Which brings me to a possible solution. Oh, it might be a little politically tricky, bu. If the Venezuelans were willing to exhume Bolívar his remains could be tested for arsenic levels. It wouldn’t tell us necessarily if he was murdered, but it could tell us if he wasn’t, depending on whether the body contained lethal levels of the poison. That’s not even particularly hard to do. If we’ve learned anything from our years of living with arsenic, it’s that this is not a poison that keeps secrets well.

Comments

  1. #1 Abel Pharmboy
    May 16, 2010

    I must tell you this story although it might be somewhat off-topic: our 7-year-old daughter has become a fan of crime shows, especially NCIS. So, when she asked about your book on my beside, my reading to her that night was the preface.

    A few nights later, she asked if I could read her more from “that poison book.” She is very proud that she knows arsenic is called poudre de succession and why it has this name.

    Thank you for helping my daughter appreciate my original field of toxicology in a way that I don’t think I ever could have done myself.

  2. #2 Russell
    May 16, 2010

    We were taught the Marsh test in inorganic chemistry. Pretty damn sensitive, since I doubt the mysterious unknowns they gave us ever had that much arsenic in them. I had known arsenic was used against syphilis. I didn’t realize it was used against TB, in the days before isoniazid.

  3. #3 Deborah Blum
    May 18, 2010

    Well, my first response is that you have a wonderful and smart daughter. I love this story of the two of you talking over the history of arsenic. But I’m so glad she found it so interesting – chemistry is such a beautiful and fundamental (as well as sometimes sinister) science, and I like trying to find ways to make people appreciate that. But a seven-year-old makes my greatest success story along that line – thanks so much for sharing.

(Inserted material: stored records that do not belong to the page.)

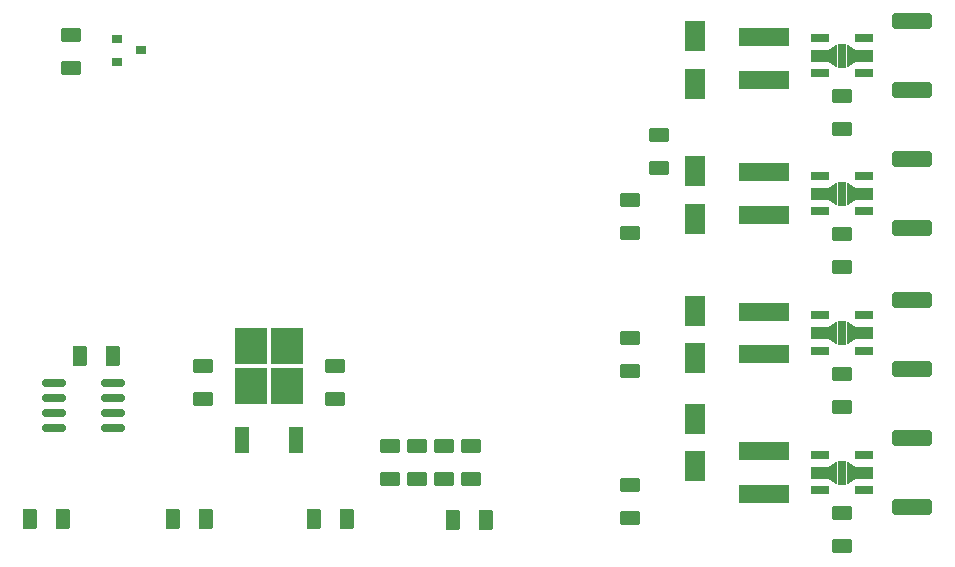
<source format=gbr>
G04 #@! TF.GenerationSoftware,KiCad,Pcbnew,7.0.8*
G04 #@! TF.CreationDate,2024-03-28T15:32:18+01:00*
G04 #@! TF.ProjectId,Prozessorplatine,50726f7a-6573-4736-9f72-706c6174696e,rev?*
G04 #@! TF.SameCoordinates,Original*
G04 #@! TF.FileFunction,Paste,Top*
G04 #@! TF.FilePolarity,Positive*
%FSLAX46Y46*%
G04 Gerber Fmt 4.6, Leading zero omitted, Abs format (unit mm)*
G04 Created by KiCad (PCBNEW 7.0.8) date 2024-03-28 15:32:18*
%MOMM*%
%LPD*%
G01*
G04 APERTURE LIST*
G04 Aperture macros list*
%AMRoundRect*
0 Rectangle with rounded corners*
0 $1 Rounding radius*
0 $2 $3 $4 $5 $6 $7 $8 $9 X,Y pos of 4 corners*
0 Add a 4 corners polygon primitive as box body*
4,1,4,$2,$3,$4,$5,$6,$7,$8,$9,$2,$3,0*
0 Add four circle primitives for the rounded corners*
1,1,$1+$1,$2,$3*
1,1,$1+$1,$4,$5*
1,1,$1+$1,$6,$7*
1,1,$1+$1,$8,$9*
0 Add four rect primitives between the rounded corners*
20,1,$1+$1,$2,$3,$4,$5,0*
20,1,$1+$1,$4,$5,$6,$7,0*
20,1,$1+$1,$6,$7,$8,$9,0*
20,1,$1+$1,$8,$9,$2,$3,0*%
%AMOutline4P*
0 Free polygon, 4 corners , with rotation*
0 The origin of the aperture is its center*
0 number of corners: always 4*
0 $1 to $8 corner X, Y*
0 $9 Rotation angle, in degrees counterclockwise*
0 create outline with 4 corners*
4,1,4,$1,$2,$3,$4,$5,$6,$7,$8,$1,$2,$9*%
G04 Aperture macros list end*
%ADD10RoundRect,0.250000X0.625000X-0.375000X0.625000X0.375000X-0.625000X0.375000X-0.625000X-0.375000X0*%
%ADD11RoundRect,0.250000X-0.625000X0.375000X-0.625000X-0.375000X0.625000X-0.375000X0.625000X0.375000X0*%
%ADD12RoundRect,0.250000X0.375000X0.625000X-0.375000X0.625000X-0.375000X-0.625000X0.375000X-0.625000X0*%
%ADD13RoundRect,0.250000X-0.375000X-0.625000X0.375000X-0.625000X0.375000X0.625000X-0.375000X0.625000X0*%
%ADD14R,1.800000X2.500000*%
%ADD15R,4.200000X1.500000*%
%ADD16RoundRect,0.250000X1.425000X-0.425000X1.425000X0.425000X-1.425000X0.425000X-1.425000X-0.425000X0*%
%ADD17R,2.750000X3.050000*%
%ADD18R,1.200000X2.200000*%
%ADD19R,1.500000X0.700000*%
%ADD20R,1.500000X1.000000*%
%ADD21Outline4P,-1.000000X-0.375000X1.000000X-0.375000X0.500000X0.375000X-0.500000X0.375000X90.000000*%
%ADD22R,0.800000X2.000000*%
%ADD23Outline4P,-1.000000X-0.375000X1.000000X-0.375000X0.500000X0.375000X-0.500000X0.375000X270.000000*%
%ADD24RoundRect,0.150000X-0.825000X-0.150000X0.825000X-0.150000X0.825000X0.150000X-0.825000X0.150000X0*%
%ADD25R,0.900000X0.800000*%
G04 APERTURE END LIST*
D10*
X163258500Y-87633000D03*
X163258500Y-84833000D03*
D11*
X174371000Y-84833000D03*
X174371000Y-87633000D03*
D12*
X187198000Y-97853500D03*
X184398000Y-97853500D03*
D11*
X217297000Y-97279000D03*
X217297000Y-100079000D03*
D13*
X172590000Y-97790000D03*
X175390000Y-97790000D03*
D14*
X204851000Y-60928000D03*
X204851000Y-56928000D03*
X204851000Y-72358000D03*
X204851000Y-68358000D03*
X204851000Y-84169000D03*
X204851000Y-80169000D03*
X204851000Y-89313000D03*
X204851000Y-93313000D03*
D15*
X210693000Y-60601000D03*
X210693000Y-57001000D03*
X210693000Y-72031000D03*
X210693000Y-68431000D03*
X210693000Y-83842000D03*
X210693000Y-80242000D03*
X210693000Y-95653000D03*
X210693000Y-92053000D03*
D16*
X223266000Y-61447000D03*
X223266000Y-55647000D03*
X223266000Y-73131000D03*
X223266000Y-67331000D03*
D10*
X199390000Y-73536000D03*
X199390000Y-70736000D03*
X199390000Y-85220000D03*
X199390000Y-82420000D03*
X199390000Y-97666000D03*
X199390000Y-94866000D03*
D17*
X167258000Y-86506500D03*
X170308000Y-86506500D03*
X167258000Y-83156500D03*
X170308000Y-83156500D03*
D18*
X166503000Y-91131500D03*
X171063000Y-91131500D03*
D19*
X215447000Y-57047000D03*
D20*
X215447000Y-58547000D03*
D21*
X216522000Y-58547000D03*
D22*
X217297000Y-58547000D03*
D23*
X218072000Y-58547000D03*
D20*
X219147000Y-58547000D03*
D19*
X215447000Y-60047000D03*
X219147000Y-60047000D03*
X219147000Y-57047000D03*
X215447000Y-68731000D03*
D20*
X215447000Y-70231000D03*
D21*
X216522000Y-70231000D03*
D22*
X217297000Y-70231000D03*
D23*
X218072000Y-70231000D03*
D20*
X219147000Y-70231000D03*
D19*
X215447000Y-71731000D03*
X219147000Y-71731000D03*
X219147000Y-68731000D03*
X215447000Y-80542000D03*
D20*
X215447000Y-82042000D03*
D21*
X216522000Y-82042000D03*
D22*
X217297000Y-82042000D03*
D23*
X218072000Y-82042000D03*
D20*
X219147000Y-82042000D03*
D19*
X215447000Y-83542000D03*
X219147000Y-83542000D03*
X219147000Y-80542000D03*
D24*
X150623500Y-86296500D03*
X150623500Y-87566500D03*
X150623500Y-88836500D03*
X150623500Y-90106500D03*
X155573500Y-90106500D03*
X155573500Y-88836500D03*
X155573500Y-87566500D03*
X155573500Y-86296500D03*
D16*
X223266000Y-96753000D03*
X223266000Y-90953000D03*
D19*
X215447000Y-92353000D03*
D20*
X215447000Y-93853000D03*
D21*
X216522000Y-93853000D03*
D22*
X217297000Y-93853000D03*
D23*
X218072000Y-93853000D03*
D20*
X219147000Y-93853000D03*
D19*
X215447000Y-95353000D03*
X219147000Y-95353000D03*
X219147000Y-92353000D03*
D16*
X223266000Y-85069000D03*
X223266000Y-79269000D03*
D11*
X217297000Y-85468000D03*
X217297000Y-88268000D03*
X217297000Y-73657000D03*
X217297000Y-76457000D03*
X217297000Y-61973000D03*
X217297000Y-64773000D03*
D13*
X152841500Y-84010500D03*
X155641500Y-84010500D03*
D10*
X179070000Y-94364000D03*
X179070000Y-91564000D03*
D11*
X183642000Y-91564000D03*
X183642000Y-94364000D03*
X185928000Y-91564000D03*
X185928000Y-94364000D03*
D10*
X181356000Y-94364000D03*
X181356000Y-91564000D03*
D13*
X160652000Y-97790000D03*
X163452000Y-97790000D03*
X148584000Y-97790000D03*
X151384000Y-97790000D03*
D11*
X201803000Y-65275000D03*
X201803000Y-68075000D03*
D25*
X155972000Y-57152500D03*
X155972000Y-59052500D03*
X157972000Y-58102500D03*
D11*
X152019000Y-56829500D03*
X152019000Y-59629500D03*
M02*

</source>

  4. #4 Isis the Scientist
    May 21, 2010

    What a brilliant idea, Deborah! I say we start a letter writing campaign to to exhume Bolívar!

    Better yet, you and I with a shovel after a couple of pink drinks could totally take care of it.

  5. #5 Deborah Blum
    May 21, 2010

    Yes, to all. First a letter. Then you, me, a shovel, and the pink drinks. I’ll polish up my passport. Or will we need assumed names?

  6. #6 anonimous
    June 6, 2010

    The circumstances of bolivar’s death have always been a bit shady. Bolivar was quite unpopular by the time of his death and all sorts of rumors have surrounded the circumstances under which it occurred. My understanding is that the figure of bolivar was resurrected as hero around the time the dictator Gomez was in power and that many of the historic document were cleansed during this time to make the human bolivar seem to be more of a divine figure. In records found in Europe about Bolivar, there seems to be reasonable suspicion that bolivar actually contracted syphilis and that it was a mayor contribution to his death. Other accounts of homosexuality are also prevalent, but these two last are statements that could get you in trouble in venezuela again, much is written out there and we really don’t know how much is true. One thing is certain, Chavez is not exactly a reliable source!